Saudi Arabia is slashing crude prices again, this time across all grades headed to Asia, and it’s happening quite fast. Saudi Aramco, the kingdom’s state oil company, just dropped the price of its flagship Arab Light crude by $1 per barrel for October shipments, according to a latest pricing sheet.
That’s a lot steeper than expected, as Bloomberg’s survey shows that refiners and traders were only betting on a 50-cent cut, not a full dollar. The new price premium sits at $2.20 a barrel above the regional benchmark, which is low, especially compared to what buyers were bracing for.
This move comes right after OPEC+, the cartel of oil producers led by Saudi and Russia, announced it’s not backing down on its production hike plan, it’s doing the opposite.
Over the weekend, they locked in a decision to keep ramping up supply through to September 2026, starting with an extra 137,000 barrels per day from October. The goal is to grab back some of the market share they lost to other global producers.
And it all comes as global crude prices continue sliding, with the London Brent having dropped by around 12% so far this year, sitting near $66 a barrel, per data from CNBC.

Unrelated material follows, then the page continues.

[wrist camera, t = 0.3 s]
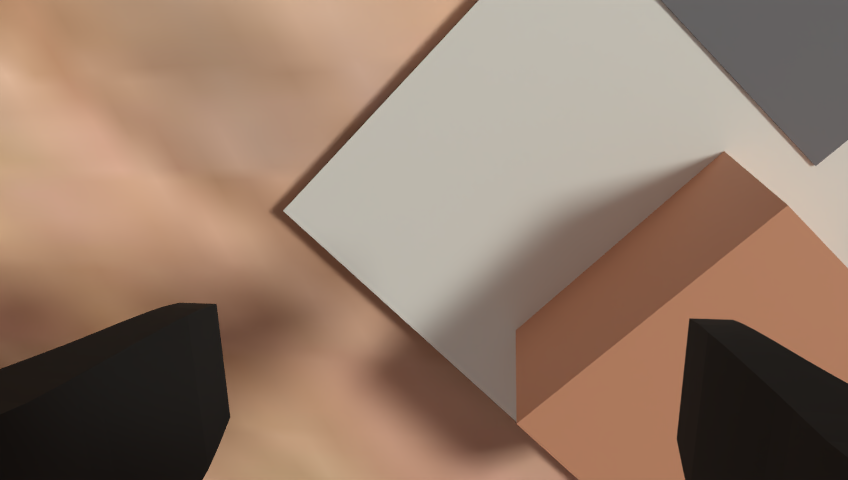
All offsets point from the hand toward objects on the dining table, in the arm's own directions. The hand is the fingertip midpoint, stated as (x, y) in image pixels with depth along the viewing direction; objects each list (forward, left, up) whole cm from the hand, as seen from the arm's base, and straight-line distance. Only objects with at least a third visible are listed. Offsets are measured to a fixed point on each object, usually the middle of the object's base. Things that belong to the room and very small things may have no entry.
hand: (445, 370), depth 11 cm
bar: (-5, -2, -9) cm, 10 cm away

OPEC+ increases production and dumps 1.65 million barrels back early
Moving on, despite talk of oversupply, Saudi and its allies are pushing ahead anyway. What was supposed to be 1.65 million barrels per day held off the market until the end of 2026 is now coming back much sooner, and it is a huge change from the typical slow, calculated rollouts the OPEC+ has historically stuck to.
UBS analysts see oil prices slipping some more, to $62 by year-end. Goldman Sachs thinks it could go as low as the low $50s next year. Yet OPEC+ isn’t showing signs of hitting the brakes.
Even with the recent production hikes, Western stockpiles haven’t ballooned yet. That’s where most oil pricing benchmarks are based.
So far, there’s no massive glut, but refiners in Asia are still nervous.
After two straight months of price increases, this price cut might feel like a break. Still, the margin pressure is real, and there’s fear that demand might weaken as winter kills summer travel demand in the U.S., Europe, and the Middle East.